My point is, | x in R means any x in R. So then, why would x in {1, ..., n} mean a single element, and not all the elements in {1,...n}.

No, it doesn't.

It means that a specific x value must be in R to be in the set.

Like if x = 3, that's the specific x value.

Does it pass the restrictions? Yes, it's a real number.

So, that's one of the elements in the resulting set.

Ok, then x in {1, ..., n} means any x in that set, no?

It means that you fill in a particular x and see if it's in that set.

If so, that particular x is in the resulting set.

So, n + 1 wouldn't pass, so it wouldn't be in the set.

right.

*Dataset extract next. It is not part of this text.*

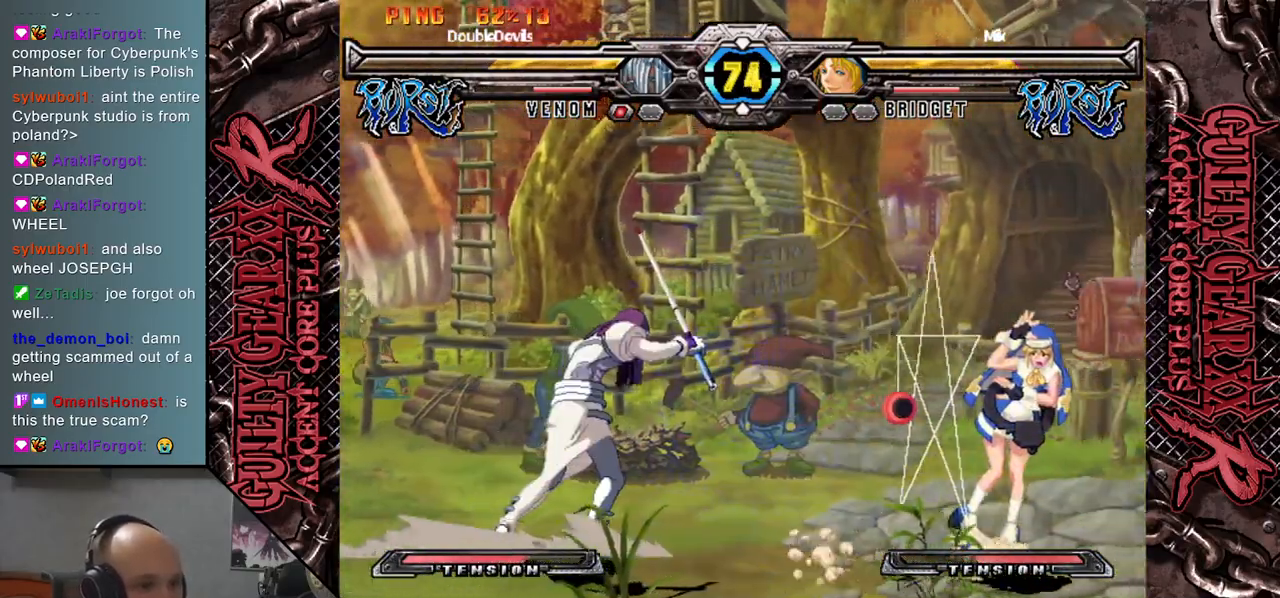
{"buttons": [], "left_stick": "down", "events": [[67, "L2", "up"], [100, "left_stick", "right"], [483, "left_stick", "down"]]}
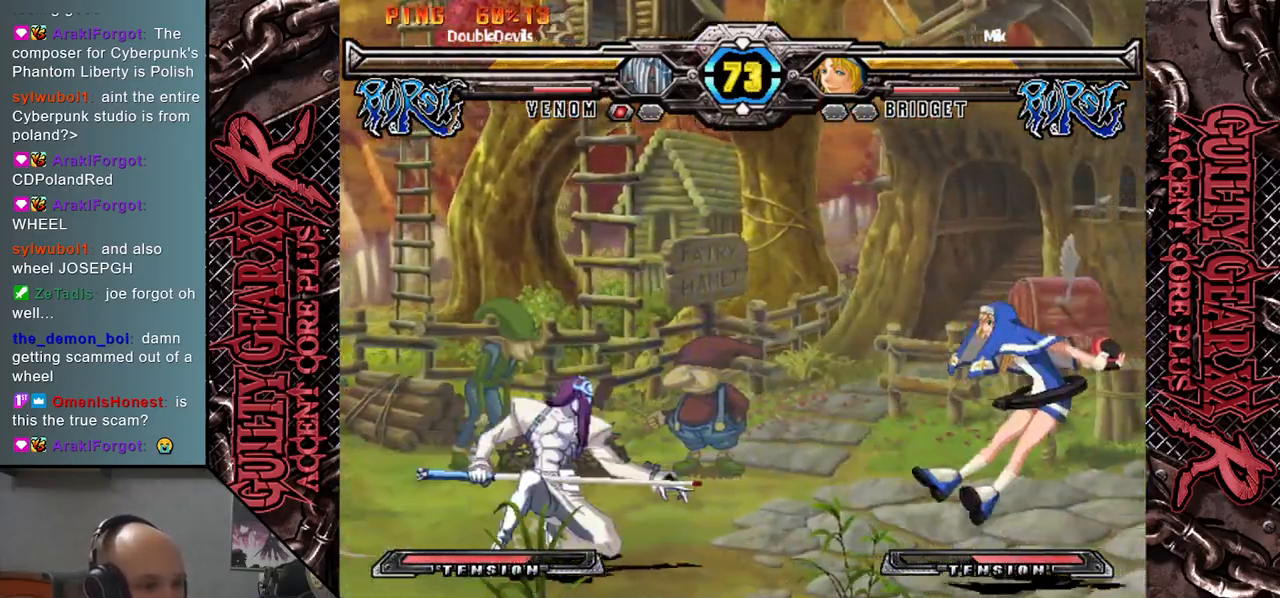
{"buttons": [], "left_stick": "left", "events": [[50, "left_stick", "left"], [133, "left_stick", "down-right"], [183, "left_stick", "right"], [233, "R2", "down"], [350, "R2", "up"], [350, "left_stick", "down-left"], [467, "left_stick", "left"]]}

So that means x could be {1, 2, ..., n}

So a_i could be any of {1, 2, ..., n}

So, how is that different than forall i in {1,...,n}

The idea is that you give exactly one value for each variable to the part on the right.

The part on the right tells you whether the value is in the set or not.

So, if you do i in {1, ..., n}, that's going to be exactly one i value.

Much like if you do {(a, b) | a in reals, b in naturals}.

You supply exactly one value for b on the right.

That tells you whether that b passes the test.

right

So, if you have {(a_1, a_2, a_3) | i in {1, 2, 3}}, you give exactly one value for i to the part on the right.

yes

So, i can only have one value, not all three.

While you're still over on the right side, figuring out whether all the conditions are met, i has exactly one value.

Just like {x | x in the reals} has exactly one value for x.

If it meets the conditions, then that x can be used on the left side.

yes

When you do forall, that changes.

i can have every value in the set it's an element of.

So, with {(a_1, ..., a_n) | a_i in A, for all i in {1, ..., n}}, i doesn't have just one value that we're testing to make sure it can be used on the left side.

So, do all the possible a_i in A (on the right) apply to each individual a_1, a_2 on the left?

Yes.

I would write the notation a bit differently.

as in a_1 = a_1 in A, a_1 = a_2 in A, etc

{(a_1, ..., a_n) | for all i in {1, ..., n}, a_i is in A}

That makes it a bit clearer, since it's just a standard quantified statement.

Have you done quantifiers outside of sets?

not much

x is in reals is a proposition that can be true or false.

for all i in {1, ..., n}, a_i is in A is also a proposition that can be true or false.

What I find confusing is that (a_1, a_2) on the left seems to implicitly bind to the corresponding a_i on the right. But, you imply that "forall" kind of breaks that binding.

No, the bindings don't change.

a_1 on the left is still a_1 on the right.

The trick is that for all is like a loop in programming.

It loops over all the i values and, for each one, checks whether the proposition after the period or whatever is true.

If all of them are true, the whole for all statement is true.

So, you can think of for all i in {1, ..., n}. a_i is in A as a_1 is in A and a_2 is in A and a_3 is in A ... and a_n is in A.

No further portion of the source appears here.